__The task__
Your answer should be every line below that includes the word "Silkscreen".

________________

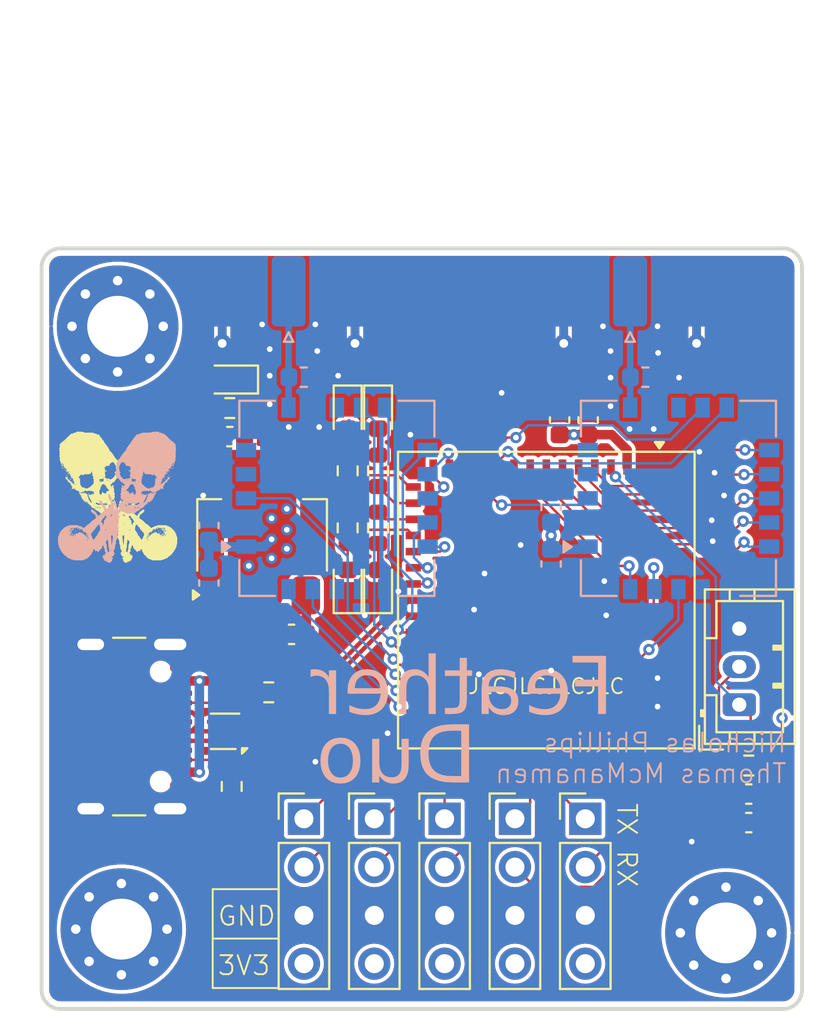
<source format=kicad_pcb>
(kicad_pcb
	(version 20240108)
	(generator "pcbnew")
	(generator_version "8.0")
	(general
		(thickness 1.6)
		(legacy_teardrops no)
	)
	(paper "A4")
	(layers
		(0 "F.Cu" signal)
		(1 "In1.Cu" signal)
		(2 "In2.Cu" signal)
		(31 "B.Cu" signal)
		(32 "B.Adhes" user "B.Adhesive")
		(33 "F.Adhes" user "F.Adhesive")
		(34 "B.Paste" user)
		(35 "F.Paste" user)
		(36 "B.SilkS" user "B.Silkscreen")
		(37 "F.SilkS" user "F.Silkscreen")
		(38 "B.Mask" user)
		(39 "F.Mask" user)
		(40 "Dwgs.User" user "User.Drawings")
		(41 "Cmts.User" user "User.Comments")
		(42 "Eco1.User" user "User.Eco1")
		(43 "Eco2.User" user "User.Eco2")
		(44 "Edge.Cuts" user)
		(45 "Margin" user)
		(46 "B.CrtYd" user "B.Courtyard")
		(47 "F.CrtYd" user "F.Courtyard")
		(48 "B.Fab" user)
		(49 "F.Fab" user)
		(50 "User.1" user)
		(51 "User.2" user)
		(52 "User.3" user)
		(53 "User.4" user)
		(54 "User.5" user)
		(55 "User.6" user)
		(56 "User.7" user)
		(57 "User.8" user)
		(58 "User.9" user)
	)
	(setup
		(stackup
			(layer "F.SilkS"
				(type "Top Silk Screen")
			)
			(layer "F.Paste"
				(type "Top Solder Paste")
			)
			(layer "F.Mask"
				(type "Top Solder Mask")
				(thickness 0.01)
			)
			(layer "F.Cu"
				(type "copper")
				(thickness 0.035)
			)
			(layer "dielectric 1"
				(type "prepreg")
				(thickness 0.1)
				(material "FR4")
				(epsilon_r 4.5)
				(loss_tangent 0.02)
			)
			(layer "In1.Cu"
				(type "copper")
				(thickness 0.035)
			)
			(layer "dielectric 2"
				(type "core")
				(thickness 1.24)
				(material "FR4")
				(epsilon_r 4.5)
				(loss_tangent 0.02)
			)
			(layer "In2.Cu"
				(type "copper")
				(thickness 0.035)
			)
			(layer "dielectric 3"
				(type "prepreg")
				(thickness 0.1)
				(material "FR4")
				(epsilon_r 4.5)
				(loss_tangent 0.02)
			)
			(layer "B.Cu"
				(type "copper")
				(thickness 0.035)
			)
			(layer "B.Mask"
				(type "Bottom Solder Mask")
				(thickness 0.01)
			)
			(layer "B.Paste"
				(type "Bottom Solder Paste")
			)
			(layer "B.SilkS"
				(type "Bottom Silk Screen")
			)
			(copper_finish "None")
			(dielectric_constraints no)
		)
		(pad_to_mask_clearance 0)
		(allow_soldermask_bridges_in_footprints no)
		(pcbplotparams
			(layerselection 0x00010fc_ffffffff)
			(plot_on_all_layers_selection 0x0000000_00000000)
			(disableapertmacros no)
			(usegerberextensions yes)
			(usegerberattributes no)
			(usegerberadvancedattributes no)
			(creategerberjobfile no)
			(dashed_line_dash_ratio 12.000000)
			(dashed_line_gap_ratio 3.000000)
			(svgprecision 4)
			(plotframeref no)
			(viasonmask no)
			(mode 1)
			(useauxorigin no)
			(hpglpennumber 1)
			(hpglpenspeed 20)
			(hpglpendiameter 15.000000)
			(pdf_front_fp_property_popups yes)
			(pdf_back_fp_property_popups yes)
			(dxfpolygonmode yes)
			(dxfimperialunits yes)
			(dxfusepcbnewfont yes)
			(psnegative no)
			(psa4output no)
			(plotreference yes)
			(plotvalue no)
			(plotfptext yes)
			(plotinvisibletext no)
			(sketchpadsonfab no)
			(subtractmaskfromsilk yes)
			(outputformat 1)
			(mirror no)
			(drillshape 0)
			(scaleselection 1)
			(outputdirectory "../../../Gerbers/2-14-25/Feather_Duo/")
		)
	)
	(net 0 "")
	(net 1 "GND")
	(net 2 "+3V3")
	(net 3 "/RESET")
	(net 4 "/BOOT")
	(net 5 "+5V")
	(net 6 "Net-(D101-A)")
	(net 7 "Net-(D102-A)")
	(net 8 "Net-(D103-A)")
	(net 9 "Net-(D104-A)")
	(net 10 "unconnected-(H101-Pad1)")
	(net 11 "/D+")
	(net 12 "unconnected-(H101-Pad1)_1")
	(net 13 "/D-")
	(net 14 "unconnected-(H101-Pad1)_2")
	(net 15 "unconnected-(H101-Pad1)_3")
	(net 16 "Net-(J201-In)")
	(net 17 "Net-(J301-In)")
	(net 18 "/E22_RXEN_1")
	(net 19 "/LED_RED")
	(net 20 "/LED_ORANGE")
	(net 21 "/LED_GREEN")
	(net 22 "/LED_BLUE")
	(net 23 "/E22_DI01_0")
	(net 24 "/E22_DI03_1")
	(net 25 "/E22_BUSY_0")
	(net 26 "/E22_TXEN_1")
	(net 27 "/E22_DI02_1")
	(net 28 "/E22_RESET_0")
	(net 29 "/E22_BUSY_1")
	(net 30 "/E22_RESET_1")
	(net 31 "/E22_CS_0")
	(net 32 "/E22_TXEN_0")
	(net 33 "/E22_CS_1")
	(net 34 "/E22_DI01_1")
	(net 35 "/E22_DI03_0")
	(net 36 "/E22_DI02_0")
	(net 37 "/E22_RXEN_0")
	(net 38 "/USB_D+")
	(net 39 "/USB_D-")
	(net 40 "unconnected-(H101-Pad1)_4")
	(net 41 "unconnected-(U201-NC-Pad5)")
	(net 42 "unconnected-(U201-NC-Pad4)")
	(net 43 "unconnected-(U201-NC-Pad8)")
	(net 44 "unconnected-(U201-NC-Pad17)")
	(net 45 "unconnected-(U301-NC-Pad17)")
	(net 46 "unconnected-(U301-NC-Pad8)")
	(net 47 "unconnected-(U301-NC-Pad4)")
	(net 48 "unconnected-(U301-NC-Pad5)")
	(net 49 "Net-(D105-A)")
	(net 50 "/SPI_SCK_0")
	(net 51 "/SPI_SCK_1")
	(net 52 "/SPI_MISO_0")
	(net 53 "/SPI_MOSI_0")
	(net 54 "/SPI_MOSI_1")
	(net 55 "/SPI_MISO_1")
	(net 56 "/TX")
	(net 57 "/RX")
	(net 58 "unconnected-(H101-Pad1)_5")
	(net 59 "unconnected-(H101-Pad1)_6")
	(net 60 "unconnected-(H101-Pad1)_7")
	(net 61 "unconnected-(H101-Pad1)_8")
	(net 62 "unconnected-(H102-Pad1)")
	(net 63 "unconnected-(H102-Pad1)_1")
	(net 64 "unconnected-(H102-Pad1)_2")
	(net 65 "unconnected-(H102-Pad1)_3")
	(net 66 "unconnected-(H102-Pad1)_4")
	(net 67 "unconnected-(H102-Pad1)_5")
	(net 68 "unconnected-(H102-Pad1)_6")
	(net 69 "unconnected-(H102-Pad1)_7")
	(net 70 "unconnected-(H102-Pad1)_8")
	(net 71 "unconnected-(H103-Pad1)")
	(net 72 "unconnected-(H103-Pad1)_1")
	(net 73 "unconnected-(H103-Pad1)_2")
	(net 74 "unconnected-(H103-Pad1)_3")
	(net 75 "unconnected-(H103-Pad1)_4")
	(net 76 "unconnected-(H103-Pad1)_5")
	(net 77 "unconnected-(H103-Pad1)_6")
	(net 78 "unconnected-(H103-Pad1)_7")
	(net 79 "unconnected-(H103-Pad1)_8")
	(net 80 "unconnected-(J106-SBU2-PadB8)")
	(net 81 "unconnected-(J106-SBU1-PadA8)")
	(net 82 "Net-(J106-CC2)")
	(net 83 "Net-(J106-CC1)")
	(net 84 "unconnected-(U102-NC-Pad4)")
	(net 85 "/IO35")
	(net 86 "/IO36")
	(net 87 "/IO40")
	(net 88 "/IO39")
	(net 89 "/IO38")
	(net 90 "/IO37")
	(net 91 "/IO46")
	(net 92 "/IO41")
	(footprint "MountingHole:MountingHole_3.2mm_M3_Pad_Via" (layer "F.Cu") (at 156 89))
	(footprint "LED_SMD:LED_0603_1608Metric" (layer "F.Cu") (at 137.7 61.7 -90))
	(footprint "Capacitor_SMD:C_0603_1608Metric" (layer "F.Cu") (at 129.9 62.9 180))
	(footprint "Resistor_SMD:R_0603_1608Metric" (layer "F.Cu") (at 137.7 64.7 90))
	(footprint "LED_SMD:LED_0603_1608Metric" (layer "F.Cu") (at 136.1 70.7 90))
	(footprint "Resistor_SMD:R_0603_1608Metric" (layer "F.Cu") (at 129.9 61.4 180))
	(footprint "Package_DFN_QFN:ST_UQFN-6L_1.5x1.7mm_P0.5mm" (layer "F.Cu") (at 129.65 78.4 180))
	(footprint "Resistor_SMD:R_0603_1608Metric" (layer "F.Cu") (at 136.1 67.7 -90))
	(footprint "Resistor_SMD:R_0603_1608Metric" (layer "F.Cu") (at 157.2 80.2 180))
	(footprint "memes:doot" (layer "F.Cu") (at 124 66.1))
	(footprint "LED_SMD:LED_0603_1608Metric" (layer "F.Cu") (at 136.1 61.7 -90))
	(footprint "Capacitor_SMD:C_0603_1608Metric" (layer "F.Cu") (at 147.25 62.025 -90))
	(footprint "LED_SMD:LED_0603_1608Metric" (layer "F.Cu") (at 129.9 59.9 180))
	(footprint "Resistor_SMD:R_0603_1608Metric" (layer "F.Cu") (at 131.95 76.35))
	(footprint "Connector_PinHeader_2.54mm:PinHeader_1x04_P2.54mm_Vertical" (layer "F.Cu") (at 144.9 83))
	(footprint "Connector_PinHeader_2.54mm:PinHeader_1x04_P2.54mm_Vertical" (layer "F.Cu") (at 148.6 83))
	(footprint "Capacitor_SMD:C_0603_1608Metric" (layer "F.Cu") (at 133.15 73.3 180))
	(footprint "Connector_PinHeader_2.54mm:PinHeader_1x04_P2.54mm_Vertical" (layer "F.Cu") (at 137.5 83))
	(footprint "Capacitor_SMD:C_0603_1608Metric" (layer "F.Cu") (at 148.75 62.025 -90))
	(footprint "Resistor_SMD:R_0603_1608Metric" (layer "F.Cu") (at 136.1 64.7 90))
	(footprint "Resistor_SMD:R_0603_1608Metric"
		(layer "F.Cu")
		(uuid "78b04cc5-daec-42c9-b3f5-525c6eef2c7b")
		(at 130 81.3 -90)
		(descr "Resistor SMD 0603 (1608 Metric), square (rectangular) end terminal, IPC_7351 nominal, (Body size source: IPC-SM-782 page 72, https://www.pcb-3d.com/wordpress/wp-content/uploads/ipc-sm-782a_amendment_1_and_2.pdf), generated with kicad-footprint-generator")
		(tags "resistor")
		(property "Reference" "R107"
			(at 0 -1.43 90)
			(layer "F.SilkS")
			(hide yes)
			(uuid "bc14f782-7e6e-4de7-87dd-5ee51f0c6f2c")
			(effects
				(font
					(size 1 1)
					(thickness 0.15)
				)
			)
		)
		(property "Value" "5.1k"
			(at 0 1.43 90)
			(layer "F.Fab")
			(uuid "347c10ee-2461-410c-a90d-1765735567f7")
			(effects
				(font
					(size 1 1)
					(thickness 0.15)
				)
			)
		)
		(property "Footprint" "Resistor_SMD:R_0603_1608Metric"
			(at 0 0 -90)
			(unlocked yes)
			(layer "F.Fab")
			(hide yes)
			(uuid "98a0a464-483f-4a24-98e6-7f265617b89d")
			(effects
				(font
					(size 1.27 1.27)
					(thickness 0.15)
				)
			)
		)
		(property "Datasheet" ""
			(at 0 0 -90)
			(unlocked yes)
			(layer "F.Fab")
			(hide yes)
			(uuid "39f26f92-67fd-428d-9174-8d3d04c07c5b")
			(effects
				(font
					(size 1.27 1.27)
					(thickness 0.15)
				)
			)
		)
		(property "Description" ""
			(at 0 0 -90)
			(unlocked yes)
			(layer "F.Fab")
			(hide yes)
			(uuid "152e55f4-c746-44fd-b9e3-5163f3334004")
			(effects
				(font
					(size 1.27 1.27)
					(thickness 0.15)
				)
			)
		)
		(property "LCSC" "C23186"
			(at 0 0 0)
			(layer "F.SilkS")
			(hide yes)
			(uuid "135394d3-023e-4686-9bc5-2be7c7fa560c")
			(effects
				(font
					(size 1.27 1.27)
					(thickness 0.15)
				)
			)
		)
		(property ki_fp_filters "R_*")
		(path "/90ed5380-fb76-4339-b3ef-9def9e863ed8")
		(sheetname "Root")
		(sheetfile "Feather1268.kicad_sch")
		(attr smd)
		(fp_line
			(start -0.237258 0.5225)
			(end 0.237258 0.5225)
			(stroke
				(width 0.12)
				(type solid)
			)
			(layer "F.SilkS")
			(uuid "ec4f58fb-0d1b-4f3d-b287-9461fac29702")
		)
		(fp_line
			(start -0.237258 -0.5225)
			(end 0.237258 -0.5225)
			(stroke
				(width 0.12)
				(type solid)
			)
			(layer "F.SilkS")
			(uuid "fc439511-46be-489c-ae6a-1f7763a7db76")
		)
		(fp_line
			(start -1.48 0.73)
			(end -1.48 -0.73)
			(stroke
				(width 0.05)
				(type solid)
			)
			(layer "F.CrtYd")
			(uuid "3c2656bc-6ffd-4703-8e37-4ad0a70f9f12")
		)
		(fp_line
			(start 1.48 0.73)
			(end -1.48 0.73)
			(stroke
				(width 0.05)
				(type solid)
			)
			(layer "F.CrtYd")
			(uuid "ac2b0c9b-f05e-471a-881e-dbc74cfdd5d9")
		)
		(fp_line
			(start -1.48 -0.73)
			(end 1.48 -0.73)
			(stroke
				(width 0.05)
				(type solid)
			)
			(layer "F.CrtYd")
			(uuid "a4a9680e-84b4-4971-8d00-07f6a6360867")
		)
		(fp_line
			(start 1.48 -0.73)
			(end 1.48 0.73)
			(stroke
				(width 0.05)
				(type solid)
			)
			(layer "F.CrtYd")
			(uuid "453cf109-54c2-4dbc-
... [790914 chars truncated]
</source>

________________

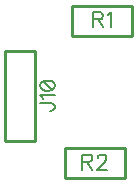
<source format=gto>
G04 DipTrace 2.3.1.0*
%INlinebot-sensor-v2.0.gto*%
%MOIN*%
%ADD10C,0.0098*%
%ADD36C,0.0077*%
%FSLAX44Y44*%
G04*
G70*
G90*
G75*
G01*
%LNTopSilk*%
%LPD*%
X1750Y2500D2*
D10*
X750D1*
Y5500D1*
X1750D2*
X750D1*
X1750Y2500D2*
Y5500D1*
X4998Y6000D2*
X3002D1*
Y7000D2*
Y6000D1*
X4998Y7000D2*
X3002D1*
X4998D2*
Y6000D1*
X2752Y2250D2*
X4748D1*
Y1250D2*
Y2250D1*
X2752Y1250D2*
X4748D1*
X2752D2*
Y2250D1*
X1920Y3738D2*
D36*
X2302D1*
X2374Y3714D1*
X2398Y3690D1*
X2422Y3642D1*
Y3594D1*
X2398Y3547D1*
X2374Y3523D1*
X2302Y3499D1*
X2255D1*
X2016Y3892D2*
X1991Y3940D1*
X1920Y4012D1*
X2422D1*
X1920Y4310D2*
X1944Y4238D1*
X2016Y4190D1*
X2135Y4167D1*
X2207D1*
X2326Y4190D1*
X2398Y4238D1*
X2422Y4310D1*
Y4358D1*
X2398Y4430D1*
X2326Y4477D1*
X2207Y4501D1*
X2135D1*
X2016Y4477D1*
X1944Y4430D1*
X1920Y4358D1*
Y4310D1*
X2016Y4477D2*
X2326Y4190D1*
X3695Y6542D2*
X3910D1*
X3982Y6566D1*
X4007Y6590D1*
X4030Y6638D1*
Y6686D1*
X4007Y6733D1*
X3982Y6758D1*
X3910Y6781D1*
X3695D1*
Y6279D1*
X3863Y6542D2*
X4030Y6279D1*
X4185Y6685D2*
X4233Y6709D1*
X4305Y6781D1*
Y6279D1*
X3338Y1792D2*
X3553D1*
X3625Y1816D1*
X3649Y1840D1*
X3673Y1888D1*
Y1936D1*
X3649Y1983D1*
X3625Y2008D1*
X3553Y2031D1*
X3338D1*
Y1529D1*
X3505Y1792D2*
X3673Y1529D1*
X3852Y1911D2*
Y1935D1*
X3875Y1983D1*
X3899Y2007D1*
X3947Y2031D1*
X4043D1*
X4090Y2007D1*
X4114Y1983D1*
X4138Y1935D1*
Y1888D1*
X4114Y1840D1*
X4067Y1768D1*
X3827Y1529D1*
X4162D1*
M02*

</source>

________________

__Written response__
		(36 "B.SilkS" user "B.Silkscreen")
		(37 "F.SilkS" user "F.Silkscreen")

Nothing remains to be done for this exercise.